Navigating an abundance of AI regulatory initiatives

Navigating an abundance of AI regulatory initiatives

We are in an exciting period in which artificial intelligence (AI) is reshaping industries. As AI adoption continues to advance rapidly, governments find themselves racing to establish regulatory frameworks to control AI use and mitigate the risks associated with it. 

Global Efforts in AI Regulation

Globally, there’s a noticeable surge in efforts to craft AI-specific regulations. This has recently been illustrated by a review paper from Correa et al., discussing over 200 AI ethics guidelines. Introducing guidelines is far from straightforward, however. AI’s rapid evolution means that regulations must be both flexible and forward-looking to remain relevant. Additionally, many existing laws, particularly those concerning privacy, are also applicable to AI, creating a complex regulatory overlap.

Several European countries are actively investigating AI-related breaches. For example, the Italian privacy authority is investigating OpenAI. This effort is part of a broader trend in which overlapping initiatives, from the G7 to the United Nations, create a labyrinth of regulations for companies to navigate.

Can model risk management technology help firms to stay in control of their models and be compliant? 

Navigating a rapidly evolving and complex regulatory landscape can be a challenge. To stay compliant, firms have to investigate and leverage technologies.

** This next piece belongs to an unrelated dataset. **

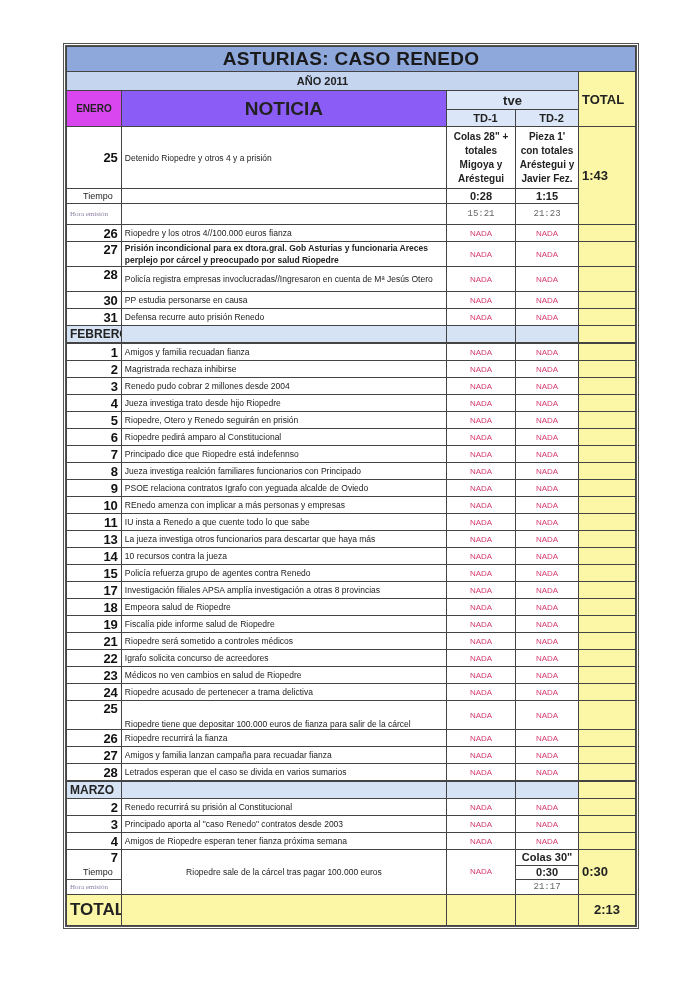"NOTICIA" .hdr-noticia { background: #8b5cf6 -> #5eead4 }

Model Risk Management (MRM) tools, such as a model inventory, are widely used technologies in financial services companies. Proven to mitigate risks associated with model use, these platforms accelerate the pace at which AI algorithms can be deployed. To illustrate, when companies adhere to an MRM framework, all models have to pass a certain number of checks before they can be deployed into production. For example, to prove that a model has been properly tested, independent model validators must review whether the model is fit for purpose. These procedures can be modeled in a workflow, and users are then guided through the various steps.

Applying this to AI use cases, this means that before an AI application is put into production, several workflows must be followed and completed. While executing these workflows, MRM tools such as the Yields MRM platform can guide the developer and validator to select the appropriate use case, geography, and governance framework that will have to be applied to a model. The platform will then compute and identify which rules apply and request the necessary documentation and test results to satisfy these rules. This process ensures that all steps are accomplished and in place before deployment.

This approach also allows for the implementation of what are termed preventive controls. Only after all requirements are met and approvals are obtained does an AI model achieve the status necessary for production deployment. This approach guarantees that CI/CD pipelines only deploy models that comply with the established regulations.

Conclusion: A Future Shaped by Regulation and Compliance

As the AI landscape becomes increasingly complex with competing regulatory initiatives, the need for sophisticated compliance tools such as the Yields MRM technology is evident. The Yields MRM platform enables firms to navigate the regulatory maze, ensuring that AI’s potential is harnessed responsibly and ethically.